SbzP is a unique pyridoxal-5′-phosphate-dependent enzyme, which catalyses a [3+2] annulation between the pyridinium ring of β-nicotinamide adenine dinucleotide (β-NAD) and an electron rich β,γ-unsaturated quinonoid derived from S-adenosylmethionine in natural product azaindane antibiotics biosynthesis. The SbzP-mediated annulation has been proposed to be a rare tandem C–C bond formation, but its structural basis and catalytic mechanism remain largely unknown. Here we report the β-NAD-complexed structure of PseP (SbzP homologue), identified by cryo-electron microscopy. Structure-based mutagenesis, stopped-flow analysis, thermal shift and surface plasmon resonance analysis identified the important residues for the substrate binding. Molecular dynamics simulations provided insights regarding how the enzyme orients the Cγ of the unsaturated quinonoid to β-NAD. In addition, density functional theory calculations confirmed that the proposed stepwise mechanism is more likely than a pericyclization mechanism. This study provides the structural basis of a pyridoxal-5′-phosphate-dependent enzyme that catalyses nucleophilic Cγ addition and β-NAD processing in natural product biosynthesis.
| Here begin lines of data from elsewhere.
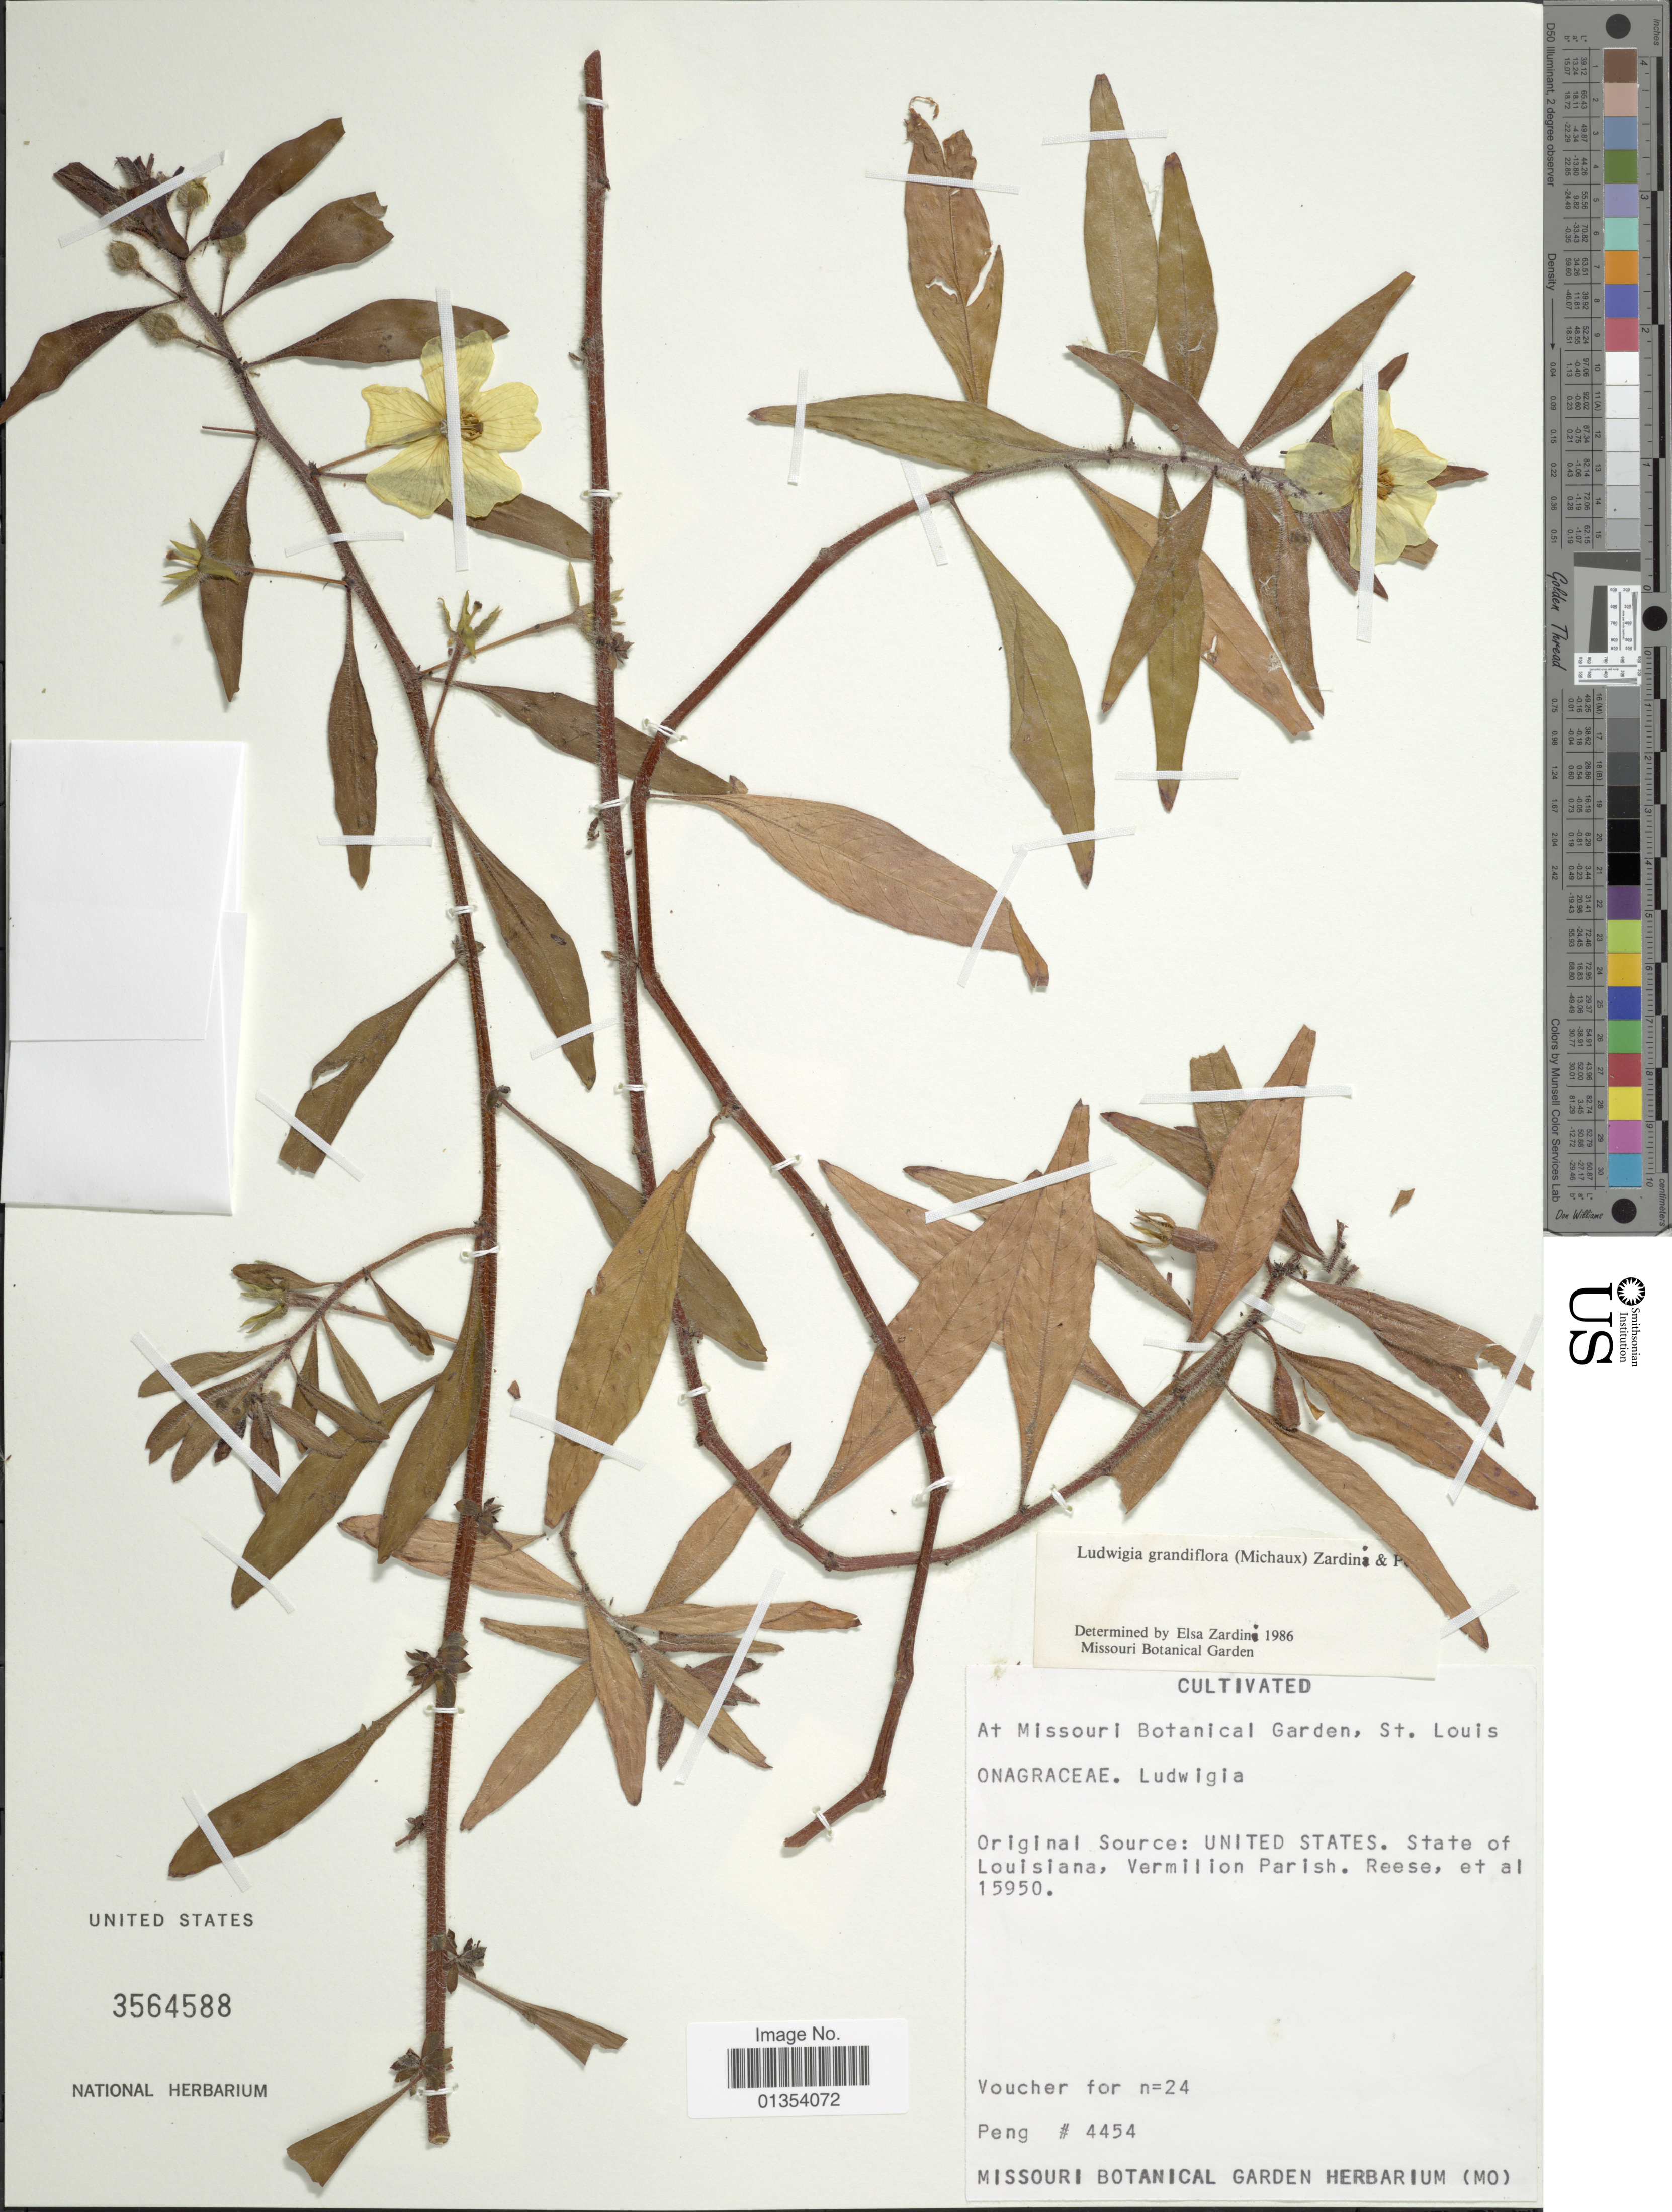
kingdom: Plantae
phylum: Tracheophyta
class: Magnoliopsida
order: Myrtales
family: Onagraceae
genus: Ludwigia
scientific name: Ludwigia grandiflora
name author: (Michx.) Greuter & Burdet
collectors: -- Peng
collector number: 4454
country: United States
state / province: Missouri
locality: At Missouri Botanical Garden, St. Louis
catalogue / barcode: US 3564588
SbzP 是一种独特的吡哆醛-5′-磷酸依赖性酶，可催化 β-烟酰胺腺嘌呤二核苷酸 (β-NAD) 的吡啶鎓环与源自 β-烟酰胺腺嘌呤二核苷酸 (β-NAD) 的富电子 β,γ-不饱和醌型化合物之间形成 [3+2] 环化。天然产物氮杂茚烷抗生素生物合成中的S-腺苷甲硫氨酸。 SbzP介导的环化被认为是一种罕见的串联C-C键形成，但其结构基础和催化机制仍然很大程度上未知。在这里，我们报告了通过冷冻电子显微镜鉴定的 PseP（SbzP 同源物）的 β-NAD 复合结构。基于结构的诱变、停流分析、热位移和表面等离子体共振分析确定了底物结合的重要残基。分子动力学模拟提供了有关酶如何将不饱和醌类化合物的 Cγ 定向为 β-NAD 的见解。此外，密度泛函理论计算证实，所提出的逐步机制比周环化机制更有可能。这项研究提供了吡哆醛-5′-磷酸依赖性酶的结构基础，该酶可催化天然产物生物合成中的亲核 Cγ 加成和 β-NAD 加工。